- [Activity] Extract the text read from each of the rows below, copying every line unchanged, and leave the pictures out of your answer.

- [Source data]

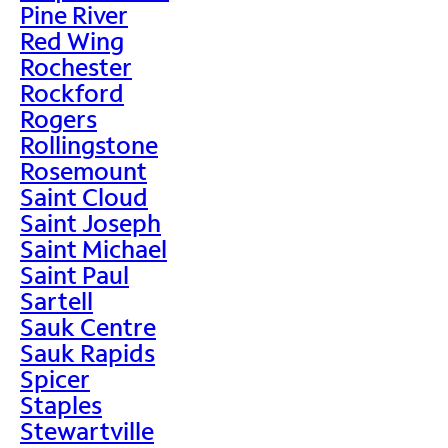
Pine River
Red Wing
Rochester
Rockford
Rogers
Rollingstone
Rosemount
Saint Cloud
Saint Joseph
Saint Michael
Saint Paul
Sartell
Sauk Centre
Sauk Rapids
Spicer
Staples
Stewartville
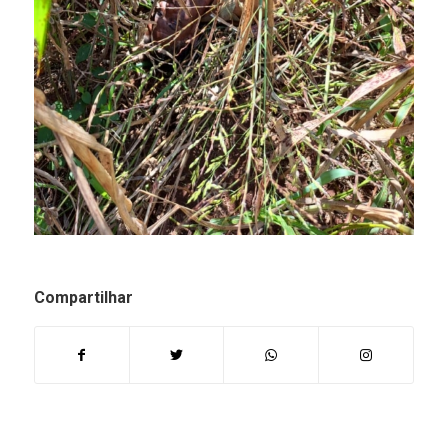
Compartilhar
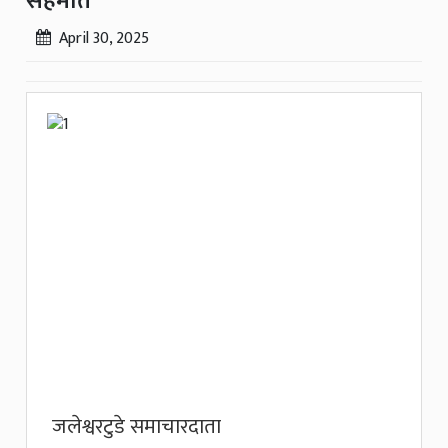
सहमति
April 30, 2025
जलेश्वरटुडे समाचारदाता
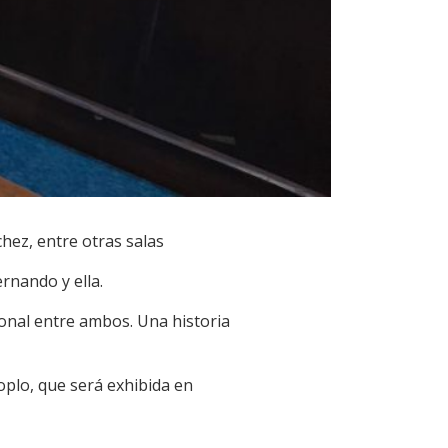
chez, entre otras salas
ernando y ella.
ional entre ambos. Una historia
plo, que será exhibida en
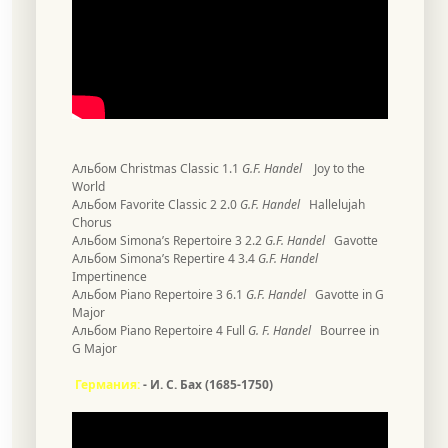
Альбом Christmas Classic 1.1
G.F. Handel
Joy to the
World
Альбом Favorite Classic 2 2.0
G.F. Handel
Hallelujah
Chorus
Альбом Simona’s Repertoire 3 2.2
G.F. Handel
Gavotte
Альбом Simona’s Repertire 4 3.4
G.F. Handel
Impertinence
Альбом Piano Repertoire 3 6.1
G.F. Handel
Gavotte in G
Major
Альбом Piano Repertoire 4 Full
G. F. Handel
Bourree in
G Major
Германия
:
- И. С
.
Бах
(1685-1750)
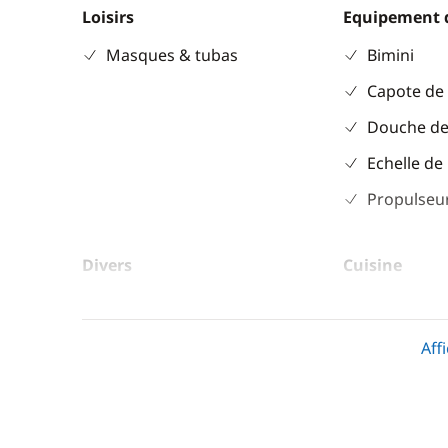
Loisirs
Equipement 
Masques & tubas
Bimini
Capote de
Douche de
Echelle de
Propulseur
Divers
Cuisine
Equipement de sécurité
Congélate
Guide & cartes
Cuisinière
Aff
Réfrigérat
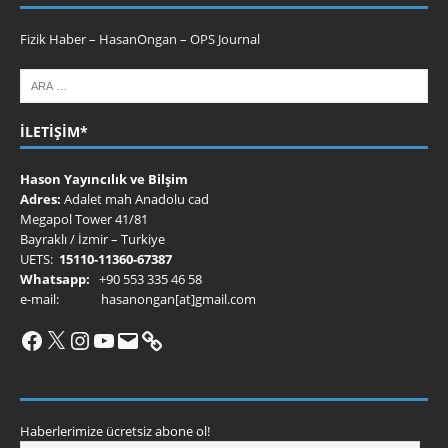
Fizik Haber
–
HasanOngan
–
OPS Journal
İLETIŞIM*
Hason Yayıncılık ve Bilşim
Adres:
Adalet mah Anadolu cad
Megapol Tower 41/81
Bayraklı / İzmir – Turkiye
UETS:
15110-11360-67387
Whatsapp:
+90 553 335 46 58
e-mail: hasanongan[at]gmail.com
Haberlerimize ücretsiz abone ol!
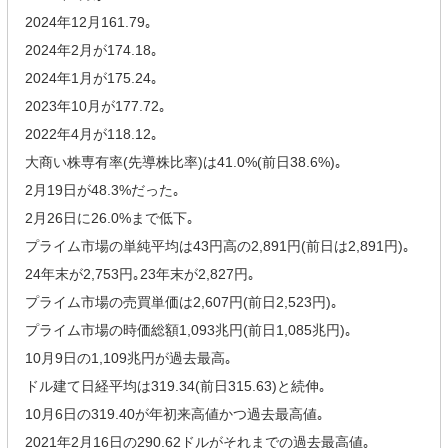
2024年12月161.79｡
2024年2月が174.18｡
2024年1月が175.24｡
2023年10月が177.72｡
2022年4月が118.12｡
大商い株専有率(先導株比率)は41.0%(前日38.6%)｡
2月19日が48.3%だった｡
2月26日に26.0%まで低下｡
プライム市場の単純平均は43円高の2,891円(前日は2,891円)｡
24年末が2,753円｡23年末が2,827円｡
プライム市場の売買単価は2,607円(前日2,523円)｡
プライム市場の時価総額1,093兆円(前日1,085兆円)｡
10月9日の1,109兆円が過去最高｡
ドル建て日経平均は319.34(前日315.63)と続伸｡
10月6日の319.40が年初来高値かつ過去最高値｡
2021年2月16日の290.62ドルがそれまでの過去最高値｡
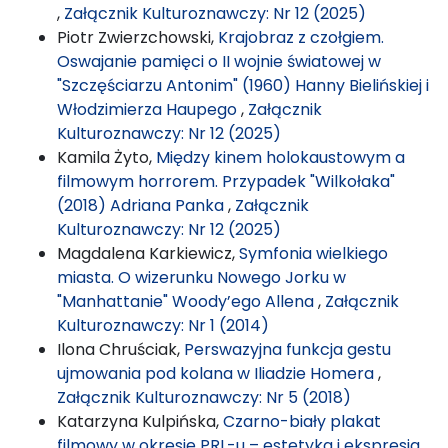
,
Załącznik Kulturoznawczy: Nr 12 (2025)
Piotr Zwierzchowski,
Krajobraz z czołgiem.
Oswajanie pamięci o II wojnie światowej w
"Szczęściarzu Antonim" (1960) Hanny Bielińskiej i
Włodzimierza Haupego
,
Załącznik
Kulturoznawczy: Nr 12 (2025)
Kamila Żyto,
Między kinem holokaustowym a
filmowym horrorem. Przypadek "Wilkołaka"
(2018) Adriana Panka
,
Załącznik
Kulturoznawczy: Nr 12 (2025)
Magdalena Karkiewicz,
Symfonia wielkiego
miasta. O wizerunku Nowego Jorku w
"Manhattanie" Woody’ego Allena
,
Załącznik
Kulturoznawczy: Nr 1 (2014)
Ilona Chruściak,
Perswazyjna funkcja gestu
ujmowania pod kolana w Iliadzie Homera
,
Załącznik Kulturoznawczy: Nr 5 (2018)
Katarzyna Kulpińska,
Czarno-biały plakat
filmowy w okresie PRL-u – estetyka i ekspresja.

- [Solution for this problem]
Pine River
Red Wing
Rochester
Rockford
Rogers
Rollingstone
Rosemount
Saint Cloud
Saint Joseph
Saint Michael
Saint Paul
Sartell
Sauk Centre
Sauk Rapids
Spicer
Staples
Stewartville
Compartilhar
सहमति
April 30, 2025
जलेश्वरटुडे समाचारदाता
chez, entre otras salas
ernando y ella.
ional entre ambos. Una historia
plo, que será exhibida en
Альбом Christmas Classic 1.1
G.F. Handel
Joy to the
World
Альбом Favorite Classic 2 2.0
G.F. Handel
Hallelujah
Chorus
Альбом Simona’s Repertoire 3 2.2
G.F. Handel
Gavotte
Альбом Simona’s Repertire 4 3.4
G.F. Handel
Impertinence
Альбом Piano Repertoire 3 6.1
G.F. Handel
Gavotte in G
Major
Альбом Piano Repertoire 4 Full
G. F. Handel
Bourree in
G Major
Германия
:
- И. С
.
Бах
(1685-1750)
Loisirs
Equipement 
Masques & tubas
Bimini
Capote de
Douche de
Echelle de
Propulseur
Divers
Cuisine
Equipement de sécurité
Congélate
Guide & cartes
Cuisinière
Aff
Réfrigérat
Fizik Haber
–
HasanOngan
–
OPS Journal
İLETIŞIM*
Hason Yayıncılık ve Bilşim
Adres:
Adalet mah Anadolu cad
Megapol Tower 41/81
Bayraklı / İzmir – Turkiye
UETS:
15110-11360-67387
Whatsapp:
+90 553 335 46 58
e-mail: hasanongan[at]gmail.com
Haberlerimize ücretsiz abone ol!
2024年12月161.79｡
2024年2月が174.18｡
2024年1月が175.24｡
2023年10月が177.72｡
2022年4月が118.12｡
大商い株専有率(先導株比率)は41.0%(前日38.6%)｡
2月19日が48.3%だった｡
2月26日に26.0%まで低下｡
プライム市場の単純平均は43円高の2,891円(前日は2,891円)｡
24年末が2,753円｡23年末が2,827円｡
プライム市場の売買単価は2,607円(前日2,523円)｡
プライム市場の時価総額1,093兆円(前日1,085兆円)｡
10月9日の1,109兆円が過去最高｡
ドル建て日経平均は319.34(前日315.63)と続伸｡
10月6日の319.40が年初来高値かつ過去最高値｡
2021年2月16日の290.62ドルがそれまでの過去最高値｡
,
Załącznik Kulturoznawczy: Nr 12 (2025)
Piotr Zwierzchowski,
Krajobraz z czołgiem.
Oswajanie pamięci o II wojnie światowej w
"Szczęściarzu Antonim" (1960) Hanny Bielińskiej i
Włodzimierza Haupego
,
Załącznik
Kulturoznawczy: Nr 12 (2025)
Kamila Żyto,
Między kinem holokaustowym a
filmowym horrorem. Przypadek "Wilkołaka"
(2018) Adriana Panka
,
Załącznik
Kulturoznawczy: Nr 12 (2025)
Magdalena Karkiewicz,
Symfonia wielkiego
miasta. O wizerunku Nowego Jorku w
"Manhattanie" Woody’ego Allena
,
Załącznik
Kulturoznawczy: Nr 1 (2014)
Ilona Chruściak,
Perswazyjna funkcja gestu
ujmowania pod kolana w Iliadzie Homera
,
Załącznik Kulturoznawczy: Nr 5 (2018)
Katarzyna Kulpińska,
Czarno-biały plakat
filmowy w okresie PRL-u – estetyka i ekspresja.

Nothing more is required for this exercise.